Lines of data:
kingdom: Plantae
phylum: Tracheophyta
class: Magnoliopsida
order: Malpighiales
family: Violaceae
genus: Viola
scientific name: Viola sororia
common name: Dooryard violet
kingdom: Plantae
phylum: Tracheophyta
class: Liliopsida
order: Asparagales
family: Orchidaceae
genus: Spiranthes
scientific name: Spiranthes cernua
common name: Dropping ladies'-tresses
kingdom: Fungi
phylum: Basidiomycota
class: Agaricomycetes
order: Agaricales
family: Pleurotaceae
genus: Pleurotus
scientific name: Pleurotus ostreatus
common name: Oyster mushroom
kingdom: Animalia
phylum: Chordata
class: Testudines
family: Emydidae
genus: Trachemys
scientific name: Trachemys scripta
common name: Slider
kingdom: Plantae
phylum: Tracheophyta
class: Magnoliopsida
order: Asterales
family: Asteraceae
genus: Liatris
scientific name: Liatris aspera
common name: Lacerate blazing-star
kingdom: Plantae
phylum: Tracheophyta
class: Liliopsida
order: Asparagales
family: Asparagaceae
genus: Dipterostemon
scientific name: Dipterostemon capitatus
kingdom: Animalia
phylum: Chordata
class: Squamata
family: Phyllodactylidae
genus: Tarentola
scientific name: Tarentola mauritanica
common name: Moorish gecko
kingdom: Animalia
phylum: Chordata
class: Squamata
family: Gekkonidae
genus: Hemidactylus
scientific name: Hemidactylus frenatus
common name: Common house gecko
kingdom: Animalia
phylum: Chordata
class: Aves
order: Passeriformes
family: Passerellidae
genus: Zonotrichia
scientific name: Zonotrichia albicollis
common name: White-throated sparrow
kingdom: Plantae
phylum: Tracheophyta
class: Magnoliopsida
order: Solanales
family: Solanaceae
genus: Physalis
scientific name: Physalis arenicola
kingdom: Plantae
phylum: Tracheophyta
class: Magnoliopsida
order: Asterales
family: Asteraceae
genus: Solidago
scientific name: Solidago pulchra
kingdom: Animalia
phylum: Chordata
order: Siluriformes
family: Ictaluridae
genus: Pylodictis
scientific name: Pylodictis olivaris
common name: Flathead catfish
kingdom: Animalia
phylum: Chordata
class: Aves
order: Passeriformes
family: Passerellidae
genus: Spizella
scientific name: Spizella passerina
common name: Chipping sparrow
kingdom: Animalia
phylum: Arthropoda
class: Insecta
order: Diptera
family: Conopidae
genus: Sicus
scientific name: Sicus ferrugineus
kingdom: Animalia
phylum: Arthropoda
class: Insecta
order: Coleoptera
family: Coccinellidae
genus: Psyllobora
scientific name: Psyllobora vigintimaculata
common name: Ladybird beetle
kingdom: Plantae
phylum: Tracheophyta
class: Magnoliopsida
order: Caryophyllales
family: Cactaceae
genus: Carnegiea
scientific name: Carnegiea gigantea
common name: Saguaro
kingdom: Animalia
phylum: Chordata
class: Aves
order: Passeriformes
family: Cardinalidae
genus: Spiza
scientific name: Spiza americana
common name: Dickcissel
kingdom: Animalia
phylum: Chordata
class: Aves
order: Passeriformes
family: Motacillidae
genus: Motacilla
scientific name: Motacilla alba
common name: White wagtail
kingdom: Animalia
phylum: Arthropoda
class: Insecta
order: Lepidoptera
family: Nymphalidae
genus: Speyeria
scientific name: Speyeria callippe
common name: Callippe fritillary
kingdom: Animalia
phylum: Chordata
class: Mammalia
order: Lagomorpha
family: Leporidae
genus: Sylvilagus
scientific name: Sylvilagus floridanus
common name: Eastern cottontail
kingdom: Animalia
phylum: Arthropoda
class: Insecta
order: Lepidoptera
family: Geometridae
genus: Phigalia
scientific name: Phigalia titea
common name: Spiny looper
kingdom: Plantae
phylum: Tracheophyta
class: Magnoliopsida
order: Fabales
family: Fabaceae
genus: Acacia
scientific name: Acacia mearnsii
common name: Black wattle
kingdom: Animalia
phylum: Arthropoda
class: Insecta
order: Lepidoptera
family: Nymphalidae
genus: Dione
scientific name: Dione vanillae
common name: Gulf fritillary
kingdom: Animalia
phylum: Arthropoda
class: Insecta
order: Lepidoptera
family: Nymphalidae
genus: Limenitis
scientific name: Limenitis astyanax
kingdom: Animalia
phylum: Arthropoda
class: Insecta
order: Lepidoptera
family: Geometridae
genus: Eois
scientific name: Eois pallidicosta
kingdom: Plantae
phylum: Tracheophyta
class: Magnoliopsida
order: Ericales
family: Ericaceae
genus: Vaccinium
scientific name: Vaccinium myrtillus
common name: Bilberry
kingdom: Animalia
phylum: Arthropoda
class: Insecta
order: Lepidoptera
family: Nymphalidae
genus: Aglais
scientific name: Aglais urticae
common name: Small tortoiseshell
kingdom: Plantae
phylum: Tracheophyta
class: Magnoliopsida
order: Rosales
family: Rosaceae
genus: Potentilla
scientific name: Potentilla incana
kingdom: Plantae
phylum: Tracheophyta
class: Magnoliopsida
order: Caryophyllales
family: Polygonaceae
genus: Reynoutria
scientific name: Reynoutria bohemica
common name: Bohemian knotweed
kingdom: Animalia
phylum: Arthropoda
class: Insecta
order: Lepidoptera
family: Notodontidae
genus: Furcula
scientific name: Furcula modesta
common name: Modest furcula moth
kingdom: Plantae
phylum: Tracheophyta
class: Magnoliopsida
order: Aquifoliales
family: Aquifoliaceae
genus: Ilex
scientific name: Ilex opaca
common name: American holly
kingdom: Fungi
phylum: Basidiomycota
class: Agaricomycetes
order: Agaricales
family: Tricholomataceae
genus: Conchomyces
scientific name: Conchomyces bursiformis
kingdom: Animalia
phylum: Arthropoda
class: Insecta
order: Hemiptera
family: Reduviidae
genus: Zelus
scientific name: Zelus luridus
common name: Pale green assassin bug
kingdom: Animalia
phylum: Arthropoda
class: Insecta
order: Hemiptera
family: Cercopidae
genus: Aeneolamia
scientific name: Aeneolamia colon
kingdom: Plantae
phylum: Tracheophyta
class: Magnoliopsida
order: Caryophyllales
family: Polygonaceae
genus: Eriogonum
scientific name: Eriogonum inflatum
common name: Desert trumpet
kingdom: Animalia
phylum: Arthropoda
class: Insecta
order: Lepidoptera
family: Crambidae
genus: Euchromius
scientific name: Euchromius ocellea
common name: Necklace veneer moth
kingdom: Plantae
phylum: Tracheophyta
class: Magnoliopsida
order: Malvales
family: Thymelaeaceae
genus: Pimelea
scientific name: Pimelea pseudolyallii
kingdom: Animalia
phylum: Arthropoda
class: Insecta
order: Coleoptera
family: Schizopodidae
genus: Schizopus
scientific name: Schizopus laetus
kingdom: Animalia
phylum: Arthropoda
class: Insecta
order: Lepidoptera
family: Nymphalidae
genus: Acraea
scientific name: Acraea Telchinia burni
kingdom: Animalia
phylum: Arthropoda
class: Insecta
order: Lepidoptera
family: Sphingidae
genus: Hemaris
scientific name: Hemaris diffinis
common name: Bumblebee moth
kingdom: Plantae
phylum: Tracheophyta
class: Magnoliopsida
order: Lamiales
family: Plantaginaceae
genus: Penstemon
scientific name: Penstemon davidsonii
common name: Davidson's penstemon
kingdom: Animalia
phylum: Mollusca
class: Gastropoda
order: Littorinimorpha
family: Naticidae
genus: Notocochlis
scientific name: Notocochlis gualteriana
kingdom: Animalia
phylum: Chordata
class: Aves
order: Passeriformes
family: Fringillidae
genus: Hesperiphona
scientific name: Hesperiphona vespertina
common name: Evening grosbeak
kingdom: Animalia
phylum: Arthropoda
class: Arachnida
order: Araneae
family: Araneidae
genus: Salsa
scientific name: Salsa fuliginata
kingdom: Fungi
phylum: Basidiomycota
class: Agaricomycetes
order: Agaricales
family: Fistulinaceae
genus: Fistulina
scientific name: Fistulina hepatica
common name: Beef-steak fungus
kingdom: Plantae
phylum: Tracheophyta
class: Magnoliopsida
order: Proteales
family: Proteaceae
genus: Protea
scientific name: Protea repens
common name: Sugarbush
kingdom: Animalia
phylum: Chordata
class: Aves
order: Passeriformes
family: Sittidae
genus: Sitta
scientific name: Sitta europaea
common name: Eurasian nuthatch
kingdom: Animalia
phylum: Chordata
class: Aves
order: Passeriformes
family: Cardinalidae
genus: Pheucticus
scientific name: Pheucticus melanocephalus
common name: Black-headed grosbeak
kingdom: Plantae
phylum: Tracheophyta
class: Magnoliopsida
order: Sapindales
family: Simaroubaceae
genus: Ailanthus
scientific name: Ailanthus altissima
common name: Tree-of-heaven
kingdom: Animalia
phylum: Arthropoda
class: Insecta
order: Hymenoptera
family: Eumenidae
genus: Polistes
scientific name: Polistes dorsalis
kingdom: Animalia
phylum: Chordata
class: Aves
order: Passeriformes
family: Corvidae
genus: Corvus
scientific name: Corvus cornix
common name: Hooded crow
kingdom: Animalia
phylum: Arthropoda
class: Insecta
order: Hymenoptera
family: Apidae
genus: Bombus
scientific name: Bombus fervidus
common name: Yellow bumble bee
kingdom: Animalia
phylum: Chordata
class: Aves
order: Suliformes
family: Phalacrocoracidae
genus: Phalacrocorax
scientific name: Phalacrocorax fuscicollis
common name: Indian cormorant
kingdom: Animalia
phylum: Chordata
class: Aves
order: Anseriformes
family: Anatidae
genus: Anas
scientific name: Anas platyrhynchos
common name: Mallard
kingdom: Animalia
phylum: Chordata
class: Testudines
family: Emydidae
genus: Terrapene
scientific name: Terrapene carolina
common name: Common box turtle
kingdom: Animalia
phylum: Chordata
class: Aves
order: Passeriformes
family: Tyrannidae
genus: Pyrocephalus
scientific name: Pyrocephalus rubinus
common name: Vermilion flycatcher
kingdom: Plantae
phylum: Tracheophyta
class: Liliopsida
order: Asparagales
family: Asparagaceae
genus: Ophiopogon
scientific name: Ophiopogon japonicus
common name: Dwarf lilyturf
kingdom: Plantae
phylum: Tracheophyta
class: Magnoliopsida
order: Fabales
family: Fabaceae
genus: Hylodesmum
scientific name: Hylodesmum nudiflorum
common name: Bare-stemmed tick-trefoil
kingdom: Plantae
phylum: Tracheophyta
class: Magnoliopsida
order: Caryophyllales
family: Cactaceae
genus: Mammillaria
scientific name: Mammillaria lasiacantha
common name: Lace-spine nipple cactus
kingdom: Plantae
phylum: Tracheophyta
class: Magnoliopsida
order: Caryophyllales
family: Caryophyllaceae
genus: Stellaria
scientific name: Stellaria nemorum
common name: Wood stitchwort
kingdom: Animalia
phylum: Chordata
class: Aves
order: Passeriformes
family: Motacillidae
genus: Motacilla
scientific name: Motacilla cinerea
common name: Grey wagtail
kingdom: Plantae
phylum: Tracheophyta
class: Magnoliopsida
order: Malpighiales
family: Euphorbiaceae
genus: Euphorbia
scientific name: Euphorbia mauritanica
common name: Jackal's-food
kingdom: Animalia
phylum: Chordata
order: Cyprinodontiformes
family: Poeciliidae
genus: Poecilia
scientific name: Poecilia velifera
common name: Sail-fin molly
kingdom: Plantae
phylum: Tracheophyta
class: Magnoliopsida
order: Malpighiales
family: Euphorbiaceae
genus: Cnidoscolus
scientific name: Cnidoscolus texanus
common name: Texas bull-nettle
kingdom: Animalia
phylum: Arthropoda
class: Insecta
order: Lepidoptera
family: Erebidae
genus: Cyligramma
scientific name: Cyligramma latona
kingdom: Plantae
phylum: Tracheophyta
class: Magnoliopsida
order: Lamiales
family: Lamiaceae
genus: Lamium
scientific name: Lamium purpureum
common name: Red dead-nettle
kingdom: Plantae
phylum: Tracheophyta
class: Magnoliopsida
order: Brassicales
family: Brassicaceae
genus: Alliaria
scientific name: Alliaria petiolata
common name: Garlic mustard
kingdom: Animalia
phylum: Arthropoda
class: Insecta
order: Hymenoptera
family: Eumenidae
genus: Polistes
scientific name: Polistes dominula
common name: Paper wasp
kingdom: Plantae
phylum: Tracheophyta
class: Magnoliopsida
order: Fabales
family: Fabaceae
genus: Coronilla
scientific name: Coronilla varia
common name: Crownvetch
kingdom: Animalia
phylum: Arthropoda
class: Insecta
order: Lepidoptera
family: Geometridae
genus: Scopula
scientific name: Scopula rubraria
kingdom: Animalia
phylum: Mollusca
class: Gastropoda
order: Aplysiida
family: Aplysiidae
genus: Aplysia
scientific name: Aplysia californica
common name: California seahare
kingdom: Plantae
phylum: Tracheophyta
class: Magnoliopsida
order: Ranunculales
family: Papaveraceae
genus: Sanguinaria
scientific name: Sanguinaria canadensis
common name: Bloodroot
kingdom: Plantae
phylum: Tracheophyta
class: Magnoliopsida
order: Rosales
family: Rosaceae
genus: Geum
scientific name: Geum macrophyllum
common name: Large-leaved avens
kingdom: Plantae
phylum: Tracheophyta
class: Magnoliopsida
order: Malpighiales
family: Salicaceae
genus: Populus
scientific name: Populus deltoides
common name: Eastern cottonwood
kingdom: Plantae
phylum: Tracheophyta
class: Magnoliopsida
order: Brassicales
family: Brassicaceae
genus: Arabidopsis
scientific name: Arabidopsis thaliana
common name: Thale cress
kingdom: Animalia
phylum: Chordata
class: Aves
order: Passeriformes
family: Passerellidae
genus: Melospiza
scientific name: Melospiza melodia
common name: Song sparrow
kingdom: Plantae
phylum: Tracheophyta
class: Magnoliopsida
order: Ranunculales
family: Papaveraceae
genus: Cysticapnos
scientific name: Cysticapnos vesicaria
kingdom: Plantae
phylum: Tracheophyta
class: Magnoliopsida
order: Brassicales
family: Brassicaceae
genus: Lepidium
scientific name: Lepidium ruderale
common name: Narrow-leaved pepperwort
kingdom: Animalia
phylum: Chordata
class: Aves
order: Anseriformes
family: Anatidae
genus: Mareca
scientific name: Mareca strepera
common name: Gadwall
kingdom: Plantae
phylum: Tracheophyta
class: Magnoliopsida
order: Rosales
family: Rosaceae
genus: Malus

DIRECTION: Lay out the data from its first line through the line containing "scientific name: Zonotrichia albicollis", inclusive, as a Markdown table with two columns: Row, holding a running row number, and Line, holding the text of each line. Leave out blank lines.

SOLUTION BELOW:
| Row | Line |
|---|---|
| 1 | kingdom: Plantae |
| 2 | phylum: Tracheophyta |
| 3 | class: Magnoliopsida |
| 4 | order: Malpighiales |
| 5 | family: Violaceae |
| 6 | genus: Viola |
| 7 | scientific name: Viola sororia |
| 8 | common name: Dooryard violet |
| 9 | kingdom: Plantae |
| 10 | phylum: Tracheophyta |
| 11 | class: Liliopsida |
| 12 | order: Asparagales |
| 13 | family: Orchidaceae |
| 14 | genus: Spiranthes |
| 15 | scientific name: Spiranthes cernua |
| 16 | common name: Dropping ladies'-tresses |
| 17 | kingdom: Fungi |
| 18 | phylum: Basidiomycota |
| 19 | class: Agaricomycetes |
| 20 | order: Agaricales |
| 21 | family: Pleurotaceae |
| 22 | genus: Pleurotus |
| 23 | scientific name: Pleurotus ostreatus |
| 24 | common name: Oyster mushroom |
| 25 | kingdom: Animalia |
| 26 | phylum: Chordata |
| 27 | class: Testudines |
| 28 | family: Emydidae |
| 29 | genus: Trachemys |
| 30 | scientific name: Trachemys scripta |
| 31 | common name: Slider |
| 32 | kingdom: Plantae |
| 33 | phylum: Tracheophyta |
| 34 | class: Magnoliopsida |
| 35 | order: Asterales |
| 36 | family: Asteraceae |
| 37 | genus: Liatris |
| 38 | scientific name: Liatris aspera |
| 39 | common name: Lacerate blazing-star |
| 40 | kingdom: Plantae |
| 41 | phylum: Tracheophyta |
| 42 | class: Liliopsida |
| 43 | order: Asparagales |
| 44 | family: Asparagaceae |
| 45 | genus: Dipterostemon |
| 46 | scientific name: Dipterostemon capitatus |
| 47 | kingdom: Animalia |
| 48 | phylum: Chordata |
| 49 | class: Squamata |
| 50 | family: Phyllodactylidae |
| 51 | genus: Tarentola |
| 52 | scientific name: Tarentola mauritanica |
| 53 | common name: Moorish gecko |
| 54 | kingdom: Animalia |
| 55 | phylum: Chordata |
| 56 | class: Squamata |
| 57 | family: Gekkonidae |
| 58 | genus: Hemidactylus |
| 59 | scientific name: Hemidactylus frenatus |
| 60 | common name: Common house gecko |
| 61 | kingdom: Animalia |
| 62 | phylum: Chordata |
| 63 | class: Aves |
| 64 | order: Passeriformes |
| 65 | family: Passerellidae |
| 66 | genus: Zonotrichia |
| 67 | scientific name: Zonotrichia albicollis |